Siempre ha habido, sin embargo, grandes seres humanos que han entendido la vida en profundidad y, con la consciencia plena de que toda criatura que existe tiene derecho a la vida, y la certeza de que todos somos producto de una evolución natural, no de una creación injusta y excluyente, han alzado sus voces en defensa de esos otros seres vivos con cuyas vidas vorazmente traficamos. Desde Leonardo Da Vinci a Saramago, pasando por Lincoln, Edison, Mark Twain, Gandhi, Darwin, Kant, Einstein, Ramón y Cajal, Unamuno o Galdós, grandes hombres y mujeres de la historia de la humanidad han reivindicado en sus obras y en sus premisas la dignidad y los derechos básicos de los animales, y han condenado el dolor atroz que los humanos les infligimos

El pasado miércoles, 26 de junio, Javier Moreno, cofundador de la organización animalista española Igualdad Animal, compareció en el Parlamento Europeo con la presentación de la campaña “Stop  Vivisection” , campaña que pretende acabar con la experimentación animal en Europa. Porque miles de animales sufren verdaderas atrocidades diariamente en laboratorios y en experimentaciones aterradoras destinadas al beneficio comercial de empresas y multinacionales, además de en los tradicionales centros de tortura animal que llamamos granjas, zoológicos, circos o mataderos. Porque sólo en Europa y sólo en el ámbito de la experimentación mueren en terribles condiciones de tortura, de sufrimiento y terrible dolor más de 12 millones de animales al año.

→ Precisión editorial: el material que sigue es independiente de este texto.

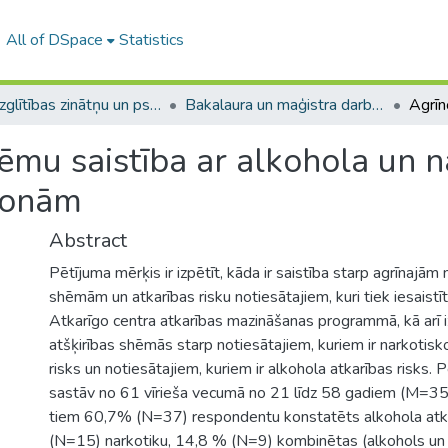
All of DSpace
Statistics
A -- Izglītības zinātņu un psiholoģijas fakultāte / Faculty of Education Sciences and Psychology
Bakalaura un maģistra darbi (PPMF) / Bachelor's and Master's theses
mu saistība ar alkohola un n
sonām
Abstract
Pētījuma mērķis ir izpētīt, kāda ir saistība starp agrīnajā
shēmām un atkarības risku notiesātajiem, kuri tiek iesaistī
Atkarīgo centra atkarības mazināšanas programmā, kā arī i
atšķirības shēmās starp notiesātajiem, kuriem ir narkotisko
risks un notiesātajiem, kuriem ir alkohola atkarības risks. 
sastāv no 61 vīrieša vecumā no 21 līdz 58 gadiem (M=3
tiem 60,7% (N=37) respondentu konstatēts alkohola atka
(N=15) narkotiku, 14,8 % (N=9) kombinētas (alkohols un 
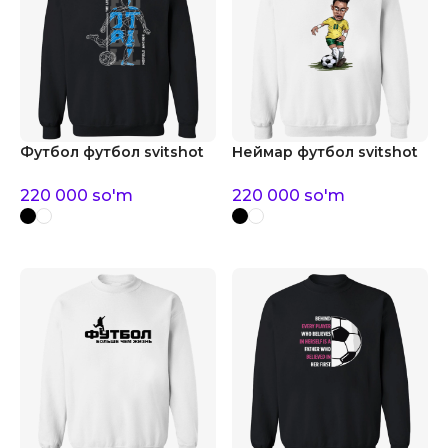
Футбол футбол svitshot
Неймар футбол svitshot
220 000
so'm
220 000
so'm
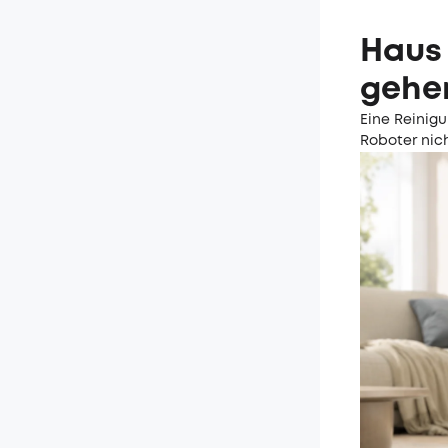
Haus
gehen
Eine Reinig
Roboter nich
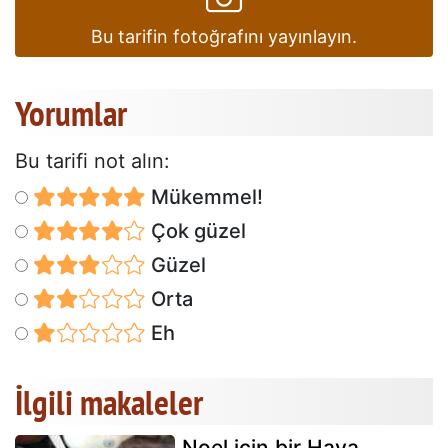
Bu tarifin fotoğrafını yayınlayın.
Yorumlar
Bu tarifi not alın:
Mükemmel!
Çok güzel
Güzel
Orta
Eh
İlgili makaleler
Noel için bir Hava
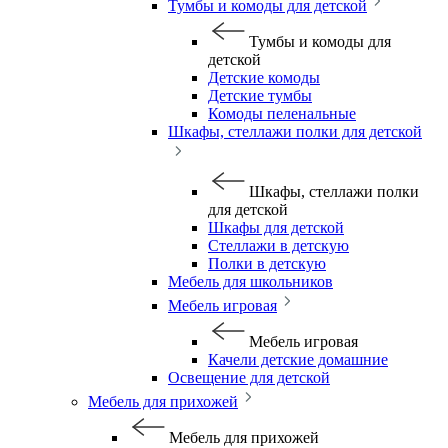
Тумбы и комоды для детской
Тумбы и комоды для
детской
Детские комоды
Детские тумбы
Комоды пеленальные
Шкафы, стеллажи полки для детской
Шкафы, стеллажи полки
для детской
Шкафы для детской
Стеллажи в детскую
Полки в детскую
Мебель для школьников
Мебель игровая
Мебель игровая
Качели детские домашние
Освещение для детской
Мебель для прихожей
Мебель для прихожей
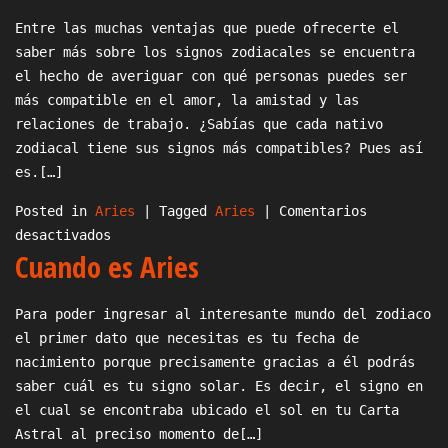
a
Entre las muchas ventajas que puede ofrecerte el
un
saber más sobre los signos zodiacales se encuentra
Aries
el hecho de averiguar con qué personas puedes ser
más compatible en el amor, la amistad y las
relaciones de trabajo. ¿Sabías que cada nativo
zodiacal tiene sus signos más compatibles? Pues así
es.[…]
Posted in
Aries
|
Tagged
Aries
|
Comentarios
en
desactivados
Cuando es Aries
Con
qué
signo
Para poder ingresar al interesante mundo del zodiaco
Aries
el primer dato que necesitas es tu fecha de
es
nacimiento porque precisamente gracias a él podrás
compatible
saber cuál es tu signo solar. Es decir, el signo en
el cual se encontraba ubicado el sol en tu Carta
Astral al preciso momento de[…]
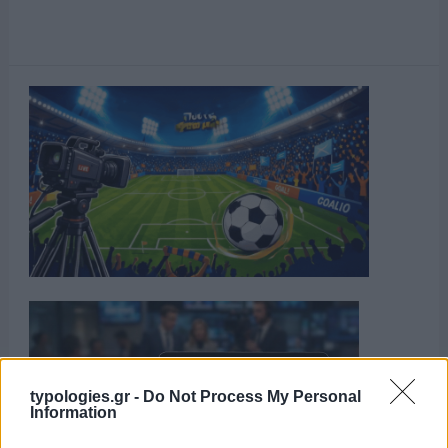
typologies.gr -
Do Not Process My Personal
Information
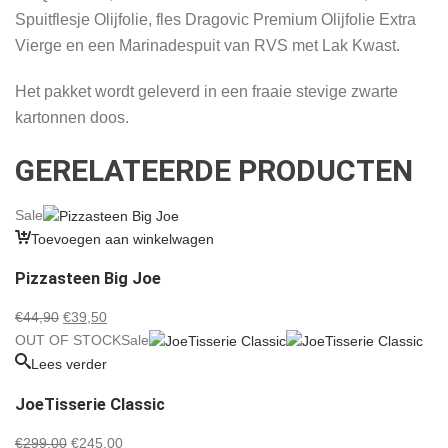
Spuitflesje Olijfolie, fles Dragovic Premium Olijfolie Extra
Vierge en een Marinadespuit van RVS met Lak Kwast.
Het pakket wordt geleverd in een fraaie stevige zwarte
kartonnen doos.
GERELATEERDE PRODUCTEN
Sale
Toevoegen aan winkelwagen
Pizzasteen Big Joe
Oorspronkelijke
Huidige
€
44,90
€
39,50
prijs
prijs
OUT OF STOCK
Sale
was:
is:
Lees verder
€44,90.
€39,50.
JoeTisserie Classic
Oorspronkelijke
Huidige
€
299,00
€
245,00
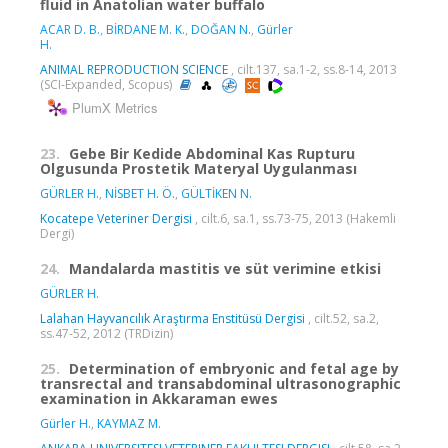
fluid in Anatolian water buffalo
ACAR D. B.
,
BİRDANE M. K.
,
DOĞAN N.
,
Gürler
H.
ANIMAL REPRODUCTION SCIENCE
, cilt.137, sa.1-2, ss.8-14, 2013
(SCI-Expanded, Scopus)
PlumX Metrics
23.
Gebe Bir Kedide Abdominal Kas Rupturu
Olgusunda Prostetik Materyal Uygulanması
GÜRLER H.
,
NİSBET H. Ö.
,
GÜLTİKEN N.
Kocatepe Veteriner Dergisi
, cilt.6, sa.1, ss.73-75, 2013 (Hakemli
Dergi)
24.
Mandalarda mastitis ve süt verimine etkisi
GÜRLER H.
Lalahan Hayvancılık Araştırma Enstitüsü Dergisi
, cilt.52, sa.2,
ss.47-52, 2012 (TRDizin)
25.
Determination of embryonic and fetal age by
transrectal and transabdominal ultrasonographic
examination in Akkaraman ewes
Gürler H.
,
KAYMAZ M.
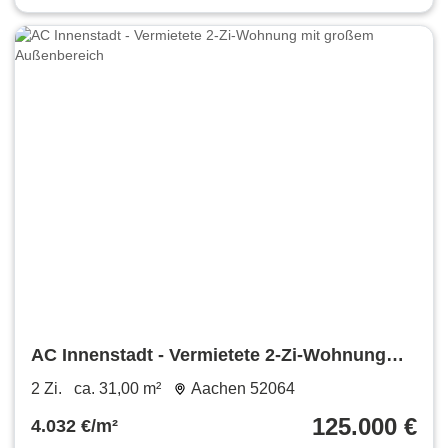
AC Innenstadt - Vermietete 2-Zi-Wohnung
mit großem Außenbereich
2 Zi.
ca. 31,00 m²
Aachen 52064
125.000 €
4.032 €/m²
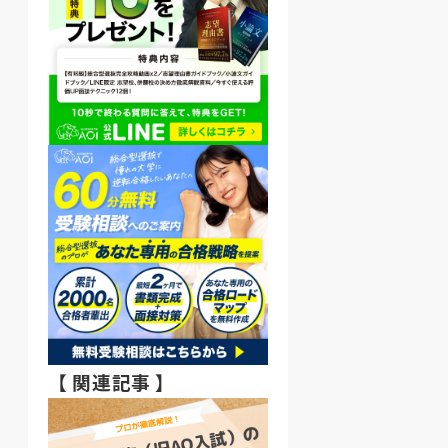
【 関連記事 】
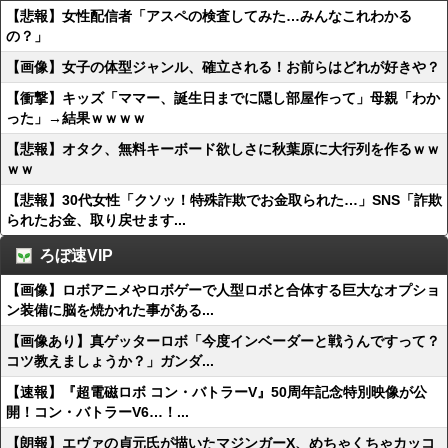
【悲報】女性配信者「アスペの検査してみた…みんなこれわかる
の？」
【画像】女子の体型ジャンル、確立される！お前らはどれが好きや？
【衝撃】キッズ「ママー、誕生日までに隠し部屋作って」母親「わか
った」→結果ｗｗｗｗ
【悲報】オタク、無料キーボード欲しさに秋葉原に大行列を作るｗｗ
ｗｗ
【悲報】30代女性「クソッ！特殊詐欺でお金取られた…」SNS「詐欺
られたお金、取り戻せます...
ろぼ速VIP
【画像】ロボアニメやロボゲーで人型ロボと合体する巨大なオプショ
ン装備に脳を焼かれた事がある...
【画像あり】真ゲッターロボ「今度インベーダーと戦うんですって？
コツ教えましょうか？」ガンダ...
【速報】『超電磁ロボ コン・バトラーV』50周年記念特別映像が公
開！コン・バトラーV6…！...
【朗報】エヴァの貞元氏が描いたマジンガーX、めちゃくちゃカッコ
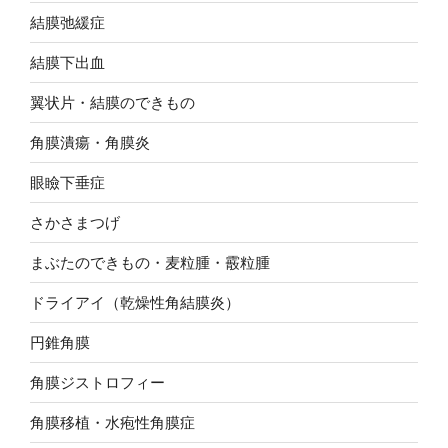
結膜弛緩症
結膜下出血
翼状片・結膜のできもの
角膜潰瘍・角膜炎
眼瞼下垂症
さかさまつげ
まぶたのできもの・麦粒腫・霰粒腫
ドライアイ（乾燥性角結膜炎）
円錐角膜
角膜ジストロフィー
角膜移植・水疱性角膜症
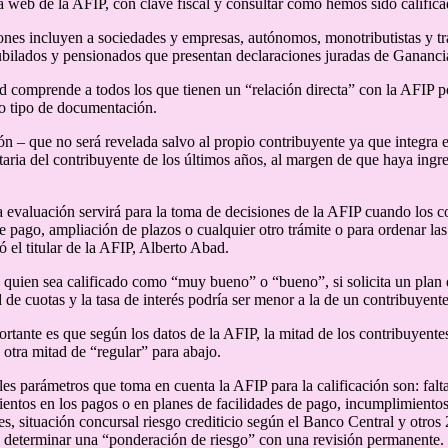
la web de la AFIP, con clave fiscal y consultar cómo hemos sido califica
ones incluyen a sociedades y empresas, autónomos, monotributistas y tr
bilados y pensionados que presentan declaraciones juradas de Gananci
 comprende a todos los que tienen un “relación directa” con la AFIP p
ro tipo de documentación.
ón – que no será revelada salvo al propio contribuyente ya que integra e
butaria del contribuyente de los últimos años, al margen de que haya ing
 evaluación servirá para la toma de decisiones de la AFIP cuando los co
de pago, ampliación de plazos o cualquier otro trámite o para ordenar las
ó el titular de la AFIP, Alberto Abad.
 quien sea calificado como “muy bueno” o “bueno”, si solicita un plan d
 de cuotas y la tasa de interés podría ser menor a la de un contribuye
rtante es que según los datos de la AFIP, la mitad de los contribuyent
 otra mitad de “regular” para abajo.
les parámetros que toma en cuenta la AFIP para la calificación son: falt
entos en los pagos o en planes de facilidades de pago, incumplimientos
nes, situación concursal riesgo crediticio según el Banco Central y otros
 determinar una “ponderación de riesgo” con una revisión permanente. E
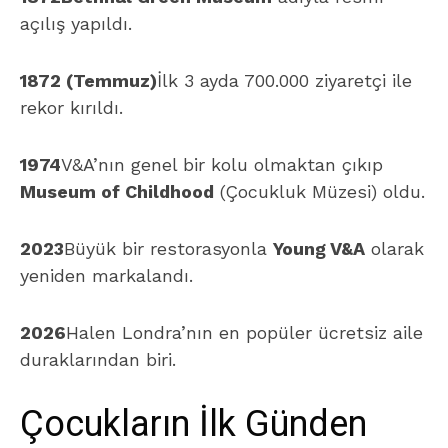
açılış yapıldı.
1872 (Temmuz)
İlk 3 ayda 700.000 ziyaretçi ile
rekor kırıldı.
1974
V&A’nın genel bir kolu olmaktan çıkıp
Museum of Childhood
(Çocukluk Müzesi) oldu.
2023
Büyük bir restorasyonla
Young V&A
olarak
yeniden markalandı.
2026
Halen Londra’nın en popüler ücretsiz aile
duraklarından biri.
Çocukların İlk Günden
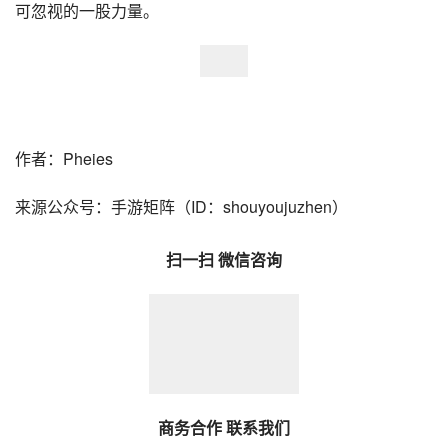
可忽视的一股力量。
作者：Pheies
来源公众号：手游矩阵（ID：shouyoujuzhen）
扫一扫 微信咨询
商务合作 联系我们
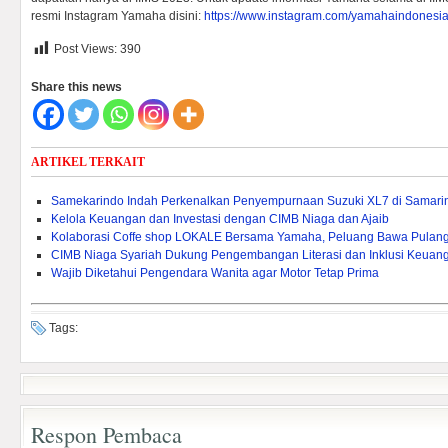
resmi Instagram Yamaha disini:
https://www.instagram.com/yamahaindonesia
Post Views:
390
Share this news
ARTIKEL TERKAIT
Samekarindo Indah Perkenalkan Penyempurnaan Suzuki XL7 di Samari
Kelola Keuangan dan Investasi dengan CIMB Niaga dan Ajaib
Kolaborasi Coffe shop LOKALE Bersama Yamaha, Peluang Bawa Pulang
CIMB Niaga Syariah Dukung Pengembangan Literasi dan Inklusi Keuang
Wajib Diketahui Pengendara Wanita agar Motor Tetap Prima
Tags:
Respon Pembaca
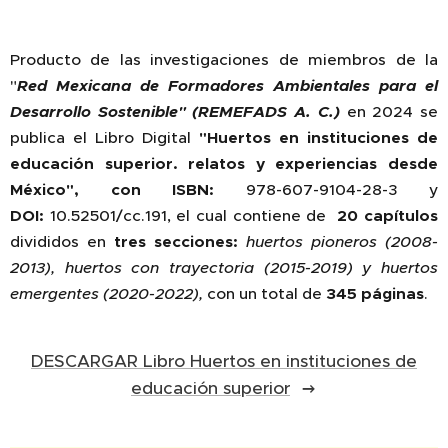
Producto de las investigaciones de miembros de la
"
Red Mexicana de Formadores Ambientales para el
Desarrollo Sostenible" (REMEFADS A. C.)
en 2024 se
publica el Libro Digital
"Huertos en instituciones de
educación superior. relatos y experiencias desde
México"
, con ISBN:
978-607-9104-28-3 y
DOI:
10.52501/cc.191, el cual contiene de
20 capítulos
divididos en
tres secciones:
huertos pioneros (2008-
2013), huertos con trayectoria (2015-2019) y huertos
emergentes (2020-2022),
con un total de
345 páginas
.
DESCARGAR Libro Huertos en instituciones de
educación superior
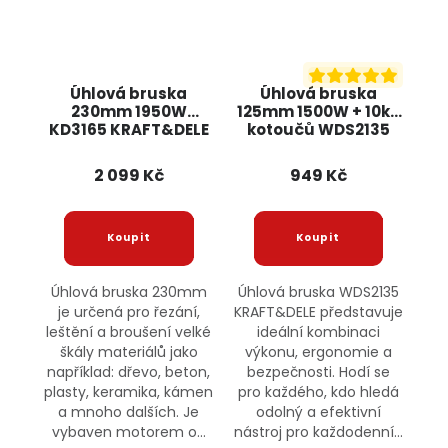
Úhlová bruska
Úhlová bruska
230mm 1950W
125mm 1500W + 10ks
KD3165 KRAFT&DELE
kotoučů WDS2135
KRAFT&DELE
2 099 Kč
949 Kč
Úhlová bruska 230mm
Úhlová bruska WDS2135
je určená pro řezání,
KRAFT&DELE představuje
leštění a broušení velké
ideální kombinaci
škály materiálů jako
výkonu, ergonomie a
například: dřevo, beton,
bezpečnosti. Hodí se
plasty, keramika, kámen
pro každého, kdo hledá
a mnoho dalších. Je
odolný a efektivní
vybaven motorem o...
nástroj pro každodenní...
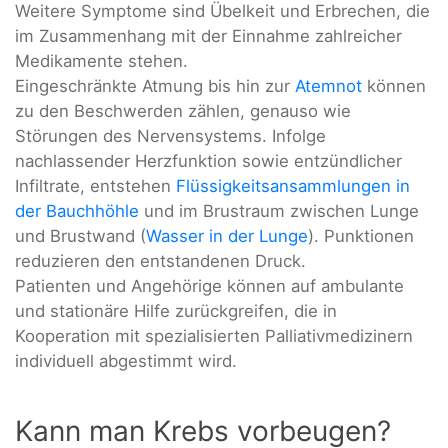
Weitere Symptome sind Übelkeit und Erbrechen, die
im Zusammenhang mit der Einnahme zahlreicher
Medikamente stehen.
Eingeschränkte Atmung bis hin zur
Atemnot
können
zu den Beschwerden zählen, genauso wie
Störungen des Nervensystems. Infolge
nachlassender Herzfunktion sowie entzündlicher
Infiltrate, entstehen
Flüssigkeitsansammlungen in
der Bauchhöhle
und im Brustraum zwischen Lunge
und Brustwand (
Wasser in der Lunge
). Punktionen
reduzieren den entstandenen Druck.
Patienten und Angehörige können auf ambulante
und stationäre Hilfe zurückgreifen, die in
Kooperation mit spezialisierten Palliativmedizinern
individuell abgestimmt wird.
Kann man Krebs vorbeugen?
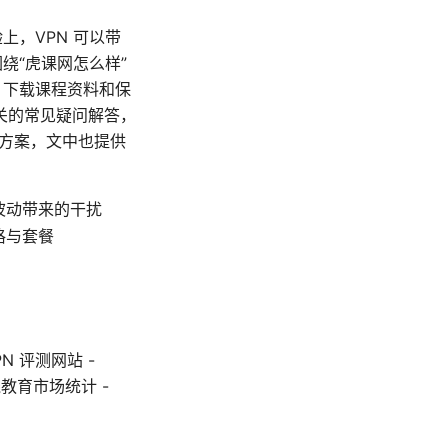
上，VPN 可以带
绕“虎课网怎么样”
、下载课程资料和保
关的常见疑问解答，
决方案，文中也提供
波动带来的干扰
格与套餐
PN 评测网站 -
球在线教育市场统计 -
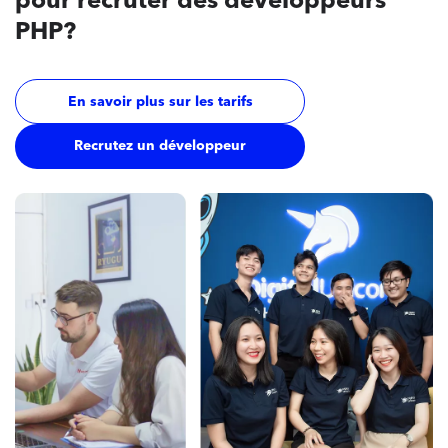
pour recruter des développeurs
PHP?
En savoir plus sur les tarifs
Recrutez un développeur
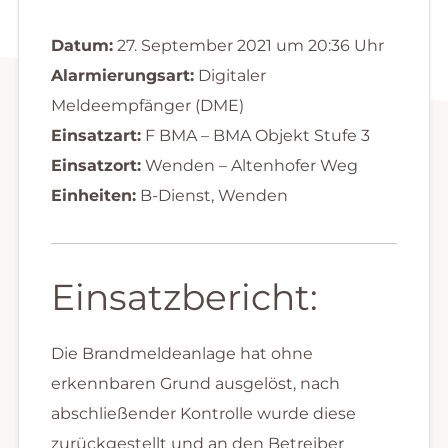
Datum:
27. September 2021 um 20:36 Uhr
Alarmierungsart:
Digitaler
Meldeempfänger (DME)
Einsatzart:
F BMA – BMA Objekt Stufe 3
Einsatzort:
Wenden – Altenhofer Weg
Einheiten:
B-Dienst, Wenden
Einsatzbericht:
Die Brandmeldeanlage hat ohne
erkennbaren Grund ausgelöst, nach
abschließender Kontrolle wurde diese
zurückgestellt und an den Betreiber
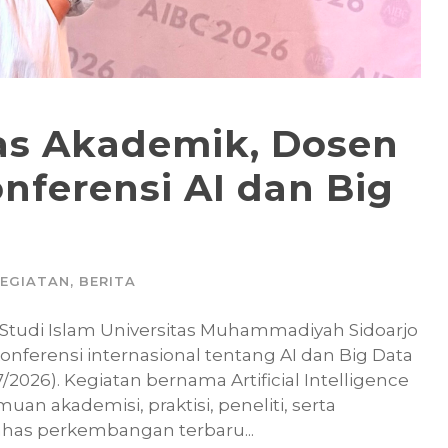
as Akademik, Dosen
nferensi AI dan Big
EGIATAN
,
BERITA
 Studi Islam Universitas Muhammadiyah Sidoarjo
onferensi internasional tentang AI dan Big Data
7/2026). Kegiatan bernama Artificial Intelligence
an akademisi, praktisi, peneliti, serta
has perkembangan terbaru...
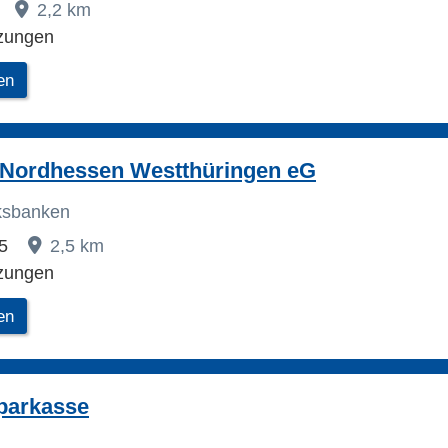
2,2 km
zungen
en
 Nordhessen Westthüringen eG
lksbanken
15
2,5 km
zungen
en
parkasse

¿Qué tiene que ver este tema, tan ignorado por los medios, con la actualidad política? Todo. Porque tiene que ver con la paz. Aunque Europa esté dominada por el poder neoliberal que, como sabemos, ignora, incluso, el sufrimiento humano en aras de la hegemonía del poder económico, muchos ciudadanos europeos seguimos reclamando la paz… Porque sabemos que no habrá paz para los hombres mientras los animales vivan un continuo holocausto. Porque sabemos que tras el sufrimiento animal y el sufrimiento humano está el mismo horror y la misma perversión: “…el mismo derramamiento de sangre, el mismo olor a muerte, la misma arrogante, cruel y brutal decisión de acabar con una vida”, dice el activista norteamericano Dick Gregory. Porque sabemos que el respeto a los derechos animales va parejo y en estrecha interrelación con el respeto a los derechos humanos. Porque la crueldad que se ejerce contra las vidas animales indefensas legitima en la conciencia colectiva la crueldad, sin adjetivos. Porque sabemos que un mundo mejor es un mundo libre de crueldad y de exterminio de cualquier tipo. Porque, como dejó escrito Charles Darwin, el amor por todas las criaturas vivientes es el más noble atributo del hombre; es vergonzoso, decía Voltaire, que los clérigos y moralistas no eleven jamás su voz contra el dolor animal.  Y porque no se trata de compasión. Se trata de justicia. Y se trata de ética y de moral.

(Dedico esta reflexión a Tao, Nika, Cacho, Oso, Cosita, Cascabel,  a todos los animales que me han regalado su amor incondicional a lo largo de mi vida, y a todos los animales que sufren un infierno todos los días por la perversidad, la inconsciencia y la estupidez humanas).